Re-identification is generally carried out by encoding the appearance of a subject in terms of outfit, suggesting scenarios where people do not change their attire. In this paper we overcome this restriction, by proposing a framework based on a deep convolutional neural network, SOMAnet, that additionally models other discriminative aspects, namely, structural attributes of the human figure (e.g. height, obesity, gender).
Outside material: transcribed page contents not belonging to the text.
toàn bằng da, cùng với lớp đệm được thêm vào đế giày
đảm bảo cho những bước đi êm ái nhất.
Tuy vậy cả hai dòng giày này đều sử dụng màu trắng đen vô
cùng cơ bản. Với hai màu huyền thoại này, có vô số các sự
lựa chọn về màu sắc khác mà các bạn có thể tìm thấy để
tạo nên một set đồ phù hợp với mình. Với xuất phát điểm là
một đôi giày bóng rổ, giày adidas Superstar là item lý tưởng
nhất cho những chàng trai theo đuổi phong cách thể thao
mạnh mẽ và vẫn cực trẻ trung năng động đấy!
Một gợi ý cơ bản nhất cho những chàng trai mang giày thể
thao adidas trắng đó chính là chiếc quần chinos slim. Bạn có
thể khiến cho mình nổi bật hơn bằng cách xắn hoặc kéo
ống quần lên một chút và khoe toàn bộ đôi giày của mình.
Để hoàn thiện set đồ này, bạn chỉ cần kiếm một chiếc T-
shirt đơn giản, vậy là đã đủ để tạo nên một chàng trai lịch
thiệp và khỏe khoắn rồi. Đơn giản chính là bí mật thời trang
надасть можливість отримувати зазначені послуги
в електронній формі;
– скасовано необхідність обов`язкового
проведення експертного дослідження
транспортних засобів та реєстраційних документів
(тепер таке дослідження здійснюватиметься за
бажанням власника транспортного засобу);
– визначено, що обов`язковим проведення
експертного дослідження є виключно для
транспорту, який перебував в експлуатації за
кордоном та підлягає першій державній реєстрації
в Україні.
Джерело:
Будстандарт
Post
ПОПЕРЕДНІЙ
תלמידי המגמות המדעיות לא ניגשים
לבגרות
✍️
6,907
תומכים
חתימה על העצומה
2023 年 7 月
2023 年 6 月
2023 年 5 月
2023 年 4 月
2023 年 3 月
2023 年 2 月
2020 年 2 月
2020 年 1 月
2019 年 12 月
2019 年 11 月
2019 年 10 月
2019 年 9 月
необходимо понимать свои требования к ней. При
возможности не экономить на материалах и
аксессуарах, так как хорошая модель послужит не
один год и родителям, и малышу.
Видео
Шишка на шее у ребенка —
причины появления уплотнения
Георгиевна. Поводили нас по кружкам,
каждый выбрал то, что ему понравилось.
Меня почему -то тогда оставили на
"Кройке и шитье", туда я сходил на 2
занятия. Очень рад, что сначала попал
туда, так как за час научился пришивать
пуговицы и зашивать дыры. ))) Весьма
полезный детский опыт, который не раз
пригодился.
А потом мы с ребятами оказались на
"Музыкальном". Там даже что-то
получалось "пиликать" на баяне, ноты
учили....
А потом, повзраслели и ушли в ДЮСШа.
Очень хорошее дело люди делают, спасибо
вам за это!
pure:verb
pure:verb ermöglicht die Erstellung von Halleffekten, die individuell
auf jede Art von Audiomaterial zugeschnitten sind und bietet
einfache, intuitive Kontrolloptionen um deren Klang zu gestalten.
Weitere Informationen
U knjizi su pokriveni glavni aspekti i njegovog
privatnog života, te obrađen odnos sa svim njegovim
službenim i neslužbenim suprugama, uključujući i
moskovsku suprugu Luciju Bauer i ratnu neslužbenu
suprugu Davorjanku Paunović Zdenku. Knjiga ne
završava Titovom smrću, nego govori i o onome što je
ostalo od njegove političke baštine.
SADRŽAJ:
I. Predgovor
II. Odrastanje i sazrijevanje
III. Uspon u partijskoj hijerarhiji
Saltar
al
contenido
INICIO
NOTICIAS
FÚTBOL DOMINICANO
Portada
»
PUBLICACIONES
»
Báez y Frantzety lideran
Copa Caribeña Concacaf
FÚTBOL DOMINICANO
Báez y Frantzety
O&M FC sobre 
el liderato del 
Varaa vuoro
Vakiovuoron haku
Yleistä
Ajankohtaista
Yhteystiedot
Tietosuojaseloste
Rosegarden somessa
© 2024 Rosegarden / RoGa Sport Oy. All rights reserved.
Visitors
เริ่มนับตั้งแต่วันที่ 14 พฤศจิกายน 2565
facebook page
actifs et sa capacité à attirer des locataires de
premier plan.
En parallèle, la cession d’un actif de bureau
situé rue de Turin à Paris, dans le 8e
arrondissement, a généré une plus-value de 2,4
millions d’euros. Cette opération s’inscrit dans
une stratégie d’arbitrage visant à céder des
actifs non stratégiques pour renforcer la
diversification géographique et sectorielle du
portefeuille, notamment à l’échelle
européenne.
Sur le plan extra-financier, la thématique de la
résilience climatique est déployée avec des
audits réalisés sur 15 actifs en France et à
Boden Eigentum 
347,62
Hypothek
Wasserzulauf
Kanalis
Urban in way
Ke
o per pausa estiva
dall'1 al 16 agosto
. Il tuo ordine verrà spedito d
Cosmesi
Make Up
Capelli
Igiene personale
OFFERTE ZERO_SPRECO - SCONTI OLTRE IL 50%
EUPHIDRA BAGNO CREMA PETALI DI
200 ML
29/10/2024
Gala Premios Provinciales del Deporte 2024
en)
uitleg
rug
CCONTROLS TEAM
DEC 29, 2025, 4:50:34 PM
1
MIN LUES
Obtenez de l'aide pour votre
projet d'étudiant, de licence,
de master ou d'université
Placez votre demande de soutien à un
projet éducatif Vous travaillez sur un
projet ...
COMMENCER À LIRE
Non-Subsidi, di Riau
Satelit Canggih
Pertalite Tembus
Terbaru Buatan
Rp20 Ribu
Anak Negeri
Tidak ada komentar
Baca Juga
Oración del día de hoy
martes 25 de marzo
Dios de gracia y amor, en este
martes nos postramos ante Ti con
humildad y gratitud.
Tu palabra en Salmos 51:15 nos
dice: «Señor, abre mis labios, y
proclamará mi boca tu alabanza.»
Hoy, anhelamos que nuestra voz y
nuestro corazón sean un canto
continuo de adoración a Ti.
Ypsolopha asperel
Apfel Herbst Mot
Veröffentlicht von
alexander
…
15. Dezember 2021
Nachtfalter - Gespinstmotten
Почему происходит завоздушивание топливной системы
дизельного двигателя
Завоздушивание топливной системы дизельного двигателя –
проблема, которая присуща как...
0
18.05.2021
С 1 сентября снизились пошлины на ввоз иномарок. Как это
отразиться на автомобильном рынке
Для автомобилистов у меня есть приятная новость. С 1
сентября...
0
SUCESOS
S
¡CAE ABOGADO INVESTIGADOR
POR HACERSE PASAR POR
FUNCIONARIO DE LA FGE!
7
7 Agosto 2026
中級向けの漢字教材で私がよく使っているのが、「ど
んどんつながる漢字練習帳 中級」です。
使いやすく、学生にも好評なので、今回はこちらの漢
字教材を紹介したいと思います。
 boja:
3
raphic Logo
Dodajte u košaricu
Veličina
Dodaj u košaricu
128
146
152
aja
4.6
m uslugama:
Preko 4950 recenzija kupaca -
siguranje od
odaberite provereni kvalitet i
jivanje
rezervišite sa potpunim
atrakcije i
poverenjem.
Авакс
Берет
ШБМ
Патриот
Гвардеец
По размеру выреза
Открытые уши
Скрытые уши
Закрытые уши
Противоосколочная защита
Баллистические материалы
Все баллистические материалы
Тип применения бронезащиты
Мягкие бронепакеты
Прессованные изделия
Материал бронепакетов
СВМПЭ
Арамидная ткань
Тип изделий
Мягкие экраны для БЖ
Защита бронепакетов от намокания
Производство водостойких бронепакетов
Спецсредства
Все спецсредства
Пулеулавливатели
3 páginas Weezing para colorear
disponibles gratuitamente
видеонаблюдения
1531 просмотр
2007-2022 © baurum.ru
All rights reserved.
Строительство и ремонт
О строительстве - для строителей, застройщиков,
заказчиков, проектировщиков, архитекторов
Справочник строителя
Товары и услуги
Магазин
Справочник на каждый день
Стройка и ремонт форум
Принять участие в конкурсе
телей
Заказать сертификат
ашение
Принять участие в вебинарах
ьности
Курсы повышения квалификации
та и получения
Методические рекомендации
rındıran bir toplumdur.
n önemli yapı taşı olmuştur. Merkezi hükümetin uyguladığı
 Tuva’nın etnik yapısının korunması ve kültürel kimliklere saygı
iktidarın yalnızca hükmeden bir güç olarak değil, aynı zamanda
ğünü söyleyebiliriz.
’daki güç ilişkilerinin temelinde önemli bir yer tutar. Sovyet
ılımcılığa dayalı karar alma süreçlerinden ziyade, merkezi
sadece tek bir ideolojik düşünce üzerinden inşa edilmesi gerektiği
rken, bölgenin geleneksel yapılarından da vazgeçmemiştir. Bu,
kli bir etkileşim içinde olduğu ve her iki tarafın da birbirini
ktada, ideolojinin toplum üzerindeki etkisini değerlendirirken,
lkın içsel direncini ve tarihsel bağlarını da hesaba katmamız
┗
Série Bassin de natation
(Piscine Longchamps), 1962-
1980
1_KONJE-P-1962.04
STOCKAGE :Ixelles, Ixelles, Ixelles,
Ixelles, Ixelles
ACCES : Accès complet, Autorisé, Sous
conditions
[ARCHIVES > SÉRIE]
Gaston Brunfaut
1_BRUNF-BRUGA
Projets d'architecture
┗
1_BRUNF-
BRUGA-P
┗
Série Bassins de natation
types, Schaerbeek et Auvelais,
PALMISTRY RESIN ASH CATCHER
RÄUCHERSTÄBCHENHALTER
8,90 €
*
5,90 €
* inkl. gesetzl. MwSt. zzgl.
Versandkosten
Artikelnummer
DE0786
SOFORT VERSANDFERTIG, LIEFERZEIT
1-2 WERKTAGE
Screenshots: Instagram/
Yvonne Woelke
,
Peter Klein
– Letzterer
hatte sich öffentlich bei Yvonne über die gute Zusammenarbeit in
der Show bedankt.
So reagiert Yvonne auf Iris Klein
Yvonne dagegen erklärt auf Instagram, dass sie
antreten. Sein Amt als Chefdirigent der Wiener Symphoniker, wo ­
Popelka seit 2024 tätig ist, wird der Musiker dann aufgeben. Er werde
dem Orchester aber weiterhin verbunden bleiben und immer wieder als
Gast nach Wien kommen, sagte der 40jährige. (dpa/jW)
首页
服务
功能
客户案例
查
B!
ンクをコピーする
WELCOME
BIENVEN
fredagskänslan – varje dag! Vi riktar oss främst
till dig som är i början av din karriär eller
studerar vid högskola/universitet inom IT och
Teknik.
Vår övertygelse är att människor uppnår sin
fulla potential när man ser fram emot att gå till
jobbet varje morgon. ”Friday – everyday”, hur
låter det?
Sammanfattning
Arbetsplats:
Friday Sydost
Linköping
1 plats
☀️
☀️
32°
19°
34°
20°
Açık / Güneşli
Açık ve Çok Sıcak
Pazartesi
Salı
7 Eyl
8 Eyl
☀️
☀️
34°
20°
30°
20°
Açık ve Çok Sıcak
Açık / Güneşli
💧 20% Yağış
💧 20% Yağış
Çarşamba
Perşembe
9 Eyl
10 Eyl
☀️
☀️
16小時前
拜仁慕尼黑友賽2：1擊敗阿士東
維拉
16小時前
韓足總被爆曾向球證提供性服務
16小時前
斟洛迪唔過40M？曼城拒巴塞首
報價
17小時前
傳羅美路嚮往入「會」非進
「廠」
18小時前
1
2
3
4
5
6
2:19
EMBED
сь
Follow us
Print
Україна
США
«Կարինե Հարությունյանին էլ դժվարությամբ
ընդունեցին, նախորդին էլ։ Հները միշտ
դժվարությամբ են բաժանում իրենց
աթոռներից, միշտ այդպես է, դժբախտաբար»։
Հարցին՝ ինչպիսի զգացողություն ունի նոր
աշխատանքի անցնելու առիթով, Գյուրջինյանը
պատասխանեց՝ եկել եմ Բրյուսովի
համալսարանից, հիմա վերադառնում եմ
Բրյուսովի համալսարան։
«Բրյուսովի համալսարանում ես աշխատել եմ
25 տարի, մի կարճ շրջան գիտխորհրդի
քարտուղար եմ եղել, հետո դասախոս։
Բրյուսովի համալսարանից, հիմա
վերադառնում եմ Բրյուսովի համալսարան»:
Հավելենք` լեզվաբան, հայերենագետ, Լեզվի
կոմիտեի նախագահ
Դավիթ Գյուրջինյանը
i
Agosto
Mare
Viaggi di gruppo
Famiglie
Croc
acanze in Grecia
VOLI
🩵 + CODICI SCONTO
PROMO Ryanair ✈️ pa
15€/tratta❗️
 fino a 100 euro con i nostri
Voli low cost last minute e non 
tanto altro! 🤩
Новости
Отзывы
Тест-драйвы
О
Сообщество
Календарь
Our method is unique in many respects. First, SOMAnet is based on the Inception architecture, departing from the usual siamese framework. This spares expensive data preparation (pairing images across cameras) and allows the understanding of what the network learned. Second, and most notably, the training data consists of a synthetic 100K instance dataset, SOMAset, created by photorealistic human body generation software. Synthetic data represents a good compromise between realistic imagery, usually not required in re-identification since surveillance cameras capture low-resolution silhouettes, and complete control of the samples, which is useful in order to customize the data w.r.t. the surveillance scenario at-hand, e.g. ethnicity. SOMAnet, trained on SOMAset and fine-tuned on recent re-identification benchmarks, outperforms all competitors, matching subjects even with different apparel. The combination of synthetic data with Inception architectures opens up new research avenues in re-identification.